Could Jesus have been referring to the rebirth of Israel in 1948?  Look again at verse 29.  Some say the “fig tree” is Israel, reborn as a nation a little over seventy years ago.  Seventy percent of the people born in that year are still alive and well on planet Earth.  Could they be alive when Christ comes again?  It this a little picture of the big picture waiting to be seen soon?

These little pictures are too small to tell that much.  Global warming seems to be a long term trend that transcends the acts of we colonies of ants here on the earth.  Depression and anxiety are as old as the human race.  Modern Israel is just one “fig tree” among “all the trees” where the vast majority of the birds blatantly reject the gospel of Jesus Christ.

The “these things” the Lord is speaking of are the spectacular, star rattling, sky splitting, and soul shaking events surround the second coming of Jesus Christ.   When it happens there will be no doubt as to what is happening.  When it happens will all see the bigger picture (ref. Revelation 1:7).

The Bigger Picture of the Advent of Christ

We really don’t know the date of Christ’s birth, although we can pinpoint is as some time, probably in the spring, between the years 4-6 B.C.  We have no idea of the date and time of the second coming of Christ.  But we need to keep our eyes on the bigger picture.

Jesus came the first time as an innocent baby.  He will come the second time as a warrior on a white horse covered in blood.  Keep your eyes on the bigger picture.

The Lord came the first time to pay the price of redemption, salvation, and lead His people in an earthly and eternal life of repentance and faithfulness.  He will come the second time to gather all of His people of all time and share with them the glories of a new heaven and earth, while all unbelievers of all time will know that time has run out for them.  Keep you eyes on the bigger picture.

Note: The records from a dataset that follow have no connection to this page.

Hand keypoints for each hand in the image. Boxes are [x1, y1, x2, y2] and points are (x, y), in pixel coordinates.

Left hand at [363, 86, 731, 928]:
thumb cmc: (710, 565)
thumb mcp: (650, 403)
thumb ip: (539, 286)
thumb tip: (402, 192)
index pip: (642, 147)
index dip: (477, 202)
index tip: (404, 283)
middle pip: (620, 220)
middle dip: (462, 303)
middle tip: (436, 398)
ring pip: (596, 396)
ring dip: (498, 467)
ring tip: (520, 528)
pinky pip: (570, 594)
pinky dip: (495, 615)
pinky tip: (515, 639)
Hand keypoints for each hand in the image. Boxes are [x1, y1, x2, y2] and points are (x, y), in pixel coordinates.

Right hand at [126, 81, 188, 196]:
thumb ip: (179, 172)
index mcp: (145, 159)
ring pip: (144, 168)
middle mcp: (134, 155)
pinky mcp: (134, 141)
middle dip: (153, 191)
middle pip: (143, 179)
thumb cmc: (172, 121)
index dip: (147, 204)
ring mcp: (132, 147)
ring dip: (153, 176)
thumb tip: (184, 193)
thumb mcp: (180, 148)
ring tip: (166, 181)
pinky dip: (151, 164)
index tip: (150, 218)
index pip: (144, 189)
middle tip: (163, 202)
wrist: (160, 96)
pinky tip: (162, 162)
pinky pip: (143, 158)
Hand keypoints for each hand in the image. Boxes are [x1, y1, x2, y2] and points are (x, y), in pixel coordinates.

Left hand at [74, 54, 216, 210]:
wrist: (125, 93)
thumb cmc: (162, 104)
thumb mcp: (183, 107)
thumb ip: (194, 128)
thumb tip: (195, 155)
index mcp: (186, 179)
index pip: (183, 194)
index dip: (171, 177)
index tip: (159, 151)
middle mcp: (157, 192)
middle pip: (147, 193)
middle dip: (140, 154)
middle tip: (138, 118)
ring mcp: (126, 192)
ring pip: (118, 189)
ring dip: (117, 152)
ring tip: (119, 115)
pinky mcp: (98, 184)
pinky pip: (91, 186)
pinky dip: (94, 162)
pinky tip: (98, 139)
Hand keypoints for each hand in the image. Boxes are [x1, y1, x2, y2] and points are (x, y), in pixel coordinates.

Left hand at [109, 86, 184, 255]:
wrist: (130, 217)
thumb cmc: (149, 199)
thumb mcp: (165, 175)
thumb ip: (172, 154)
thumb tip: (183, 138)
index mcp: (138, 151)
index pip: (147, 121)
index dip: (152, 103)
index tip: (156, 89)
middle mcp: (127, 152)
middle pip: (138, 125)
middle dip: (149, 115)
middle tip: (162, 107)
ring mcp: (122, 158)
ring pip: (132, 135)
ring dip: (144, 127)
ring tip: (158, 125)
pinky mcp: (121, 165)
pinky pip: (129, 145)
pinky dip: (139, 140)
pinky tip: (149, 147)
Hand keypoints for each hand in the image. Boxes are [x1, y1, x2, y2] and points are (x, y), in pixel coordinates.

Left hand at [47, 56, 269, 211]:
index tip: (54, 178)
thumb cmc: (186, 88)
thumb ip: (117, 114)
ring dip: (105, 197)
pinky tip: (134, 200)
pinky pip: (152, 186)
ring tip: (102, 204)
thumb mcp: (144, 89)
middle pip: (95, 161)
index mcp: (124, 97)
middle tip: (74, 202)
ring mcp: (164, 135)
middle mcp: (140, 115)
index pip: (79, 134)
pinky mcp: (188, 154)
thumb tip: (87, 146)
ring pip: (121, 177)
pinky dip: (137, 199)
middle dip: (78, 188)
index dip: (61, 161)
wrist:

I love Christmas, and all that goes with it, a true celebration of the first coming of Christ.  I also long for the second coming of Christ, an end to sin and strife, hatred and war, persecution and pain.  But to enjoy eternity, you have to make your earthly preparation by believing and obeying the gospel of Jesus Christ.  “Even so, come Lord Jesus” (ref. Revelation 22:20).  Keep your eyes on the bigger picture.